In a May 31, 2012 Memo released on their website the Council on Chiropractic Education (CCE) calls political activity by those who oppose them in the current accreditation debate “irresponsible”.
Asserting that they follow the regulations established by the United States Secretary of Education and that they have the interests of chiropractic students in mind, the CCE points to specific actions by the International Chiropractors Association (ICA) that involved requesting that their membership and the chiropractic community at large contact their elected representatives and relate their concerns regarding the recent decision by the Assistant Secretary of Education.
In a letter dated March 15, 2012 to the Council on Chiropractic Education, the Assistant Secretary of the United States Department of Education, Eduardo M. Ochoa, pulled the rug out from under the conservative faction of the chiropractic profession that had worked so hard to bring the actions of the CCE to light.
In December 2011 the National Advisory Committee on Institutional Quality and Integrity (NACIQI) had found the CCE to be in violation of 43 Federal Recognition Criteria including a violation of 34 C.F.R. 602.13 dealing with the wide acceptance of the agency’s standards, policies, procedures and decisions and to told them to address how the agency’s standards advance quality in chiropractic education.
In a shocking move the Assistant Secretary told the CCE:
"I disagree with NACIQI’s concern about lack of wide acceptance of the agency’s standards in the field.
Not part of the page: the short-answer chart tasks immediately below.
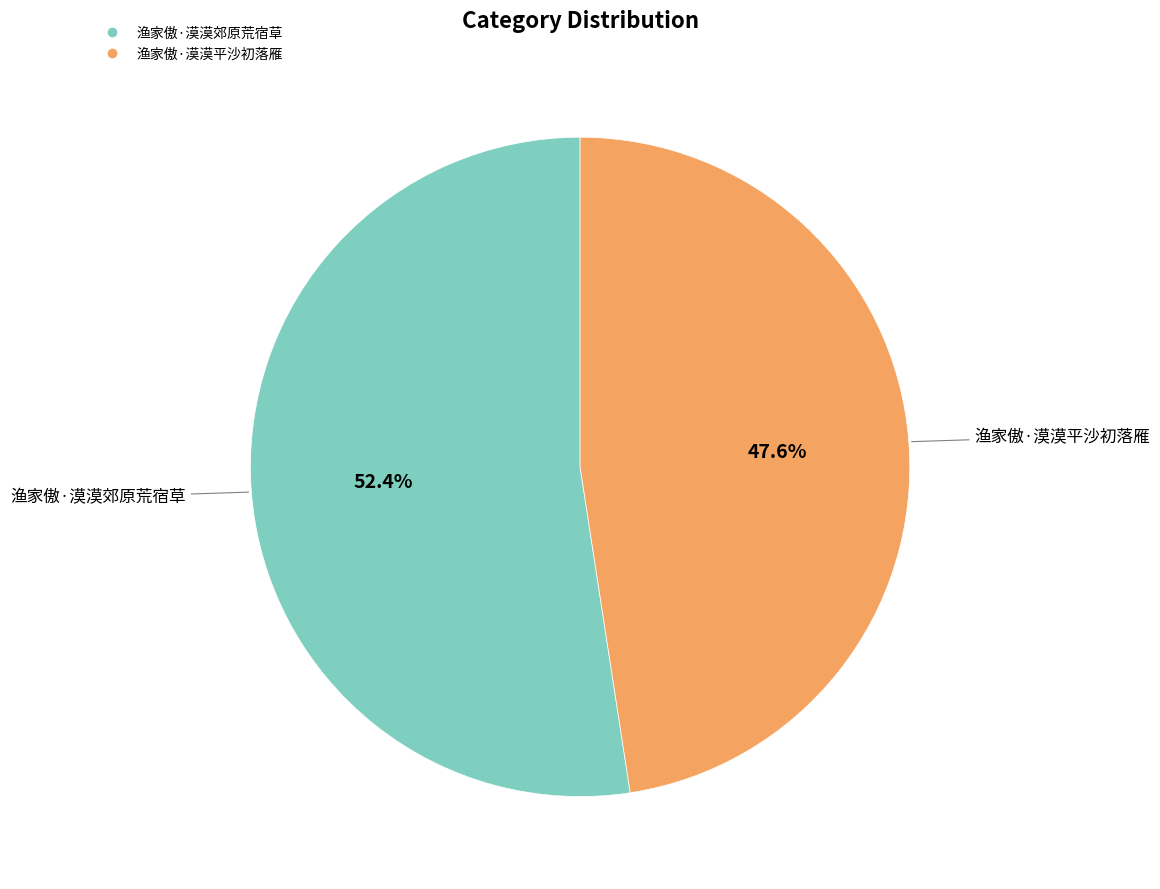

Approximately how many times larger is the value at 渔家傲·漠漠平沙初落雁 compared to 渔家傲·漠漠郊原荒宿草?

0.9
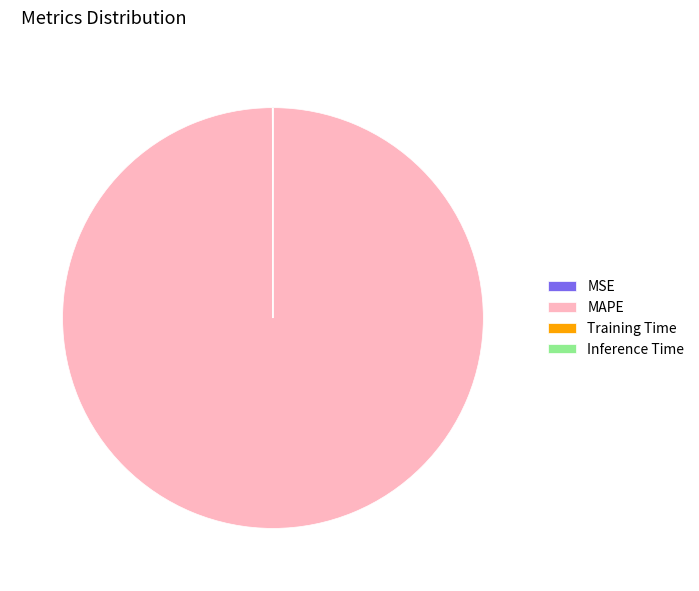

Which slice represents more than half of the pie?

MAPE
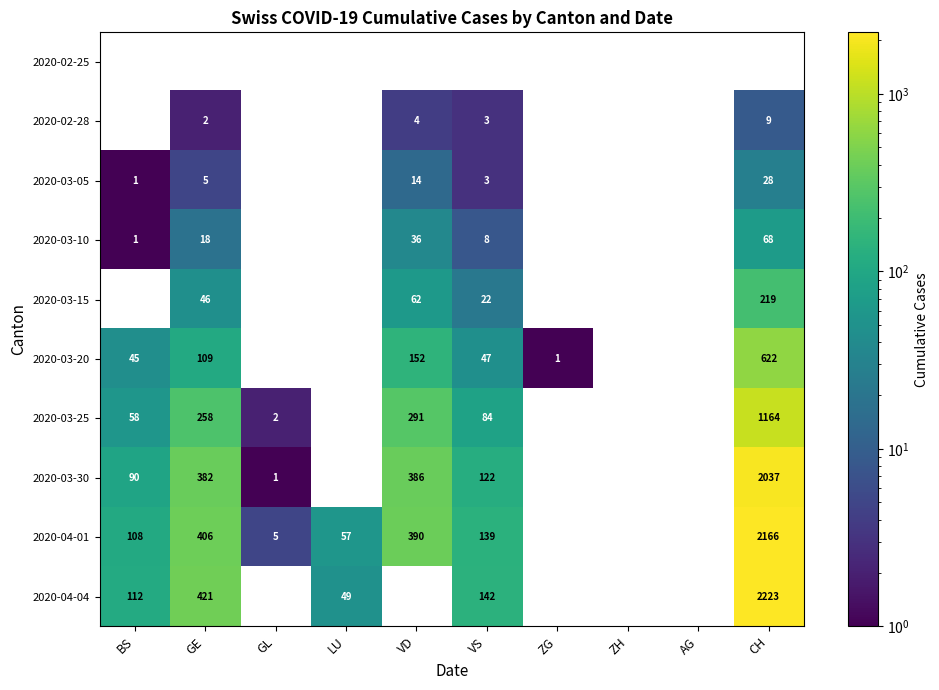

What is the sum of the 2020-03-25 values at GL and GE?

260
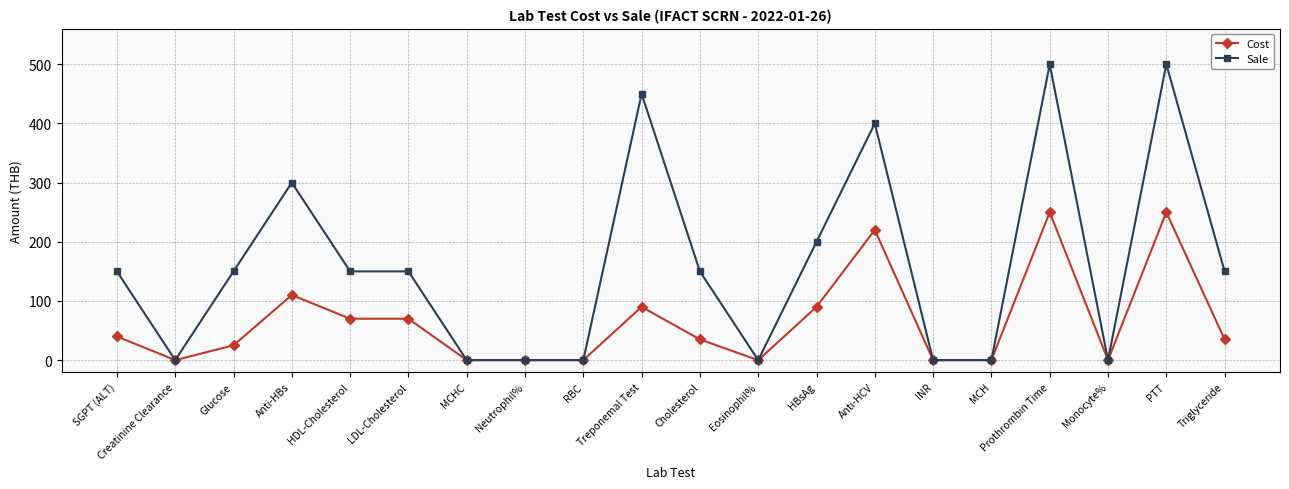

How many data points does each series have?

20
The dissenting voices in my judgment are a small minority within the profession. Generally, I agree with the arguments presented by the agency in this regard. Accordingly, I am not requiring that CCE address 34 C.F.R. 602.13, or how the agency’s standards advance quality in chiropractic education, in its compliance report.”
Ochoa noted that the recommendations of the Department staff and of NACIQI differed and that he had received written comments from the CCE that opposed NACIQI’s additional recommendation. Ochoa told the CCE:
“I disagree with NACIQI’s concern about lack of wide acceptance of the agency’s standards in the field. The dissenting voices in my judgment are a small minority within the profession. Generally, I agree with the arguments presented by the agency in this regard. Accordingly, I am not requiring that CCE address 34 C.F.R 602.13, or how the agency’s standards advance quality in chiropractic education, in its compliance report.”
It is widely believed that the CCE, perhaps in concert with the American Chiropractic Association (ACA), lobbied the Assistant Secretary in order to get the 43rd violation removed. The efforts on the part of the conservative, traditional factions of the profession to contact elected representatives came after Ochoa refused to meet with these groups. The purpose of the requested meetings was so they could better understand Ochoa’s reasoning for believing that these groups were simply a minority and more so, how the Secretary of Education under an Obama Administration could simply push aside minority views – even if they were a minority.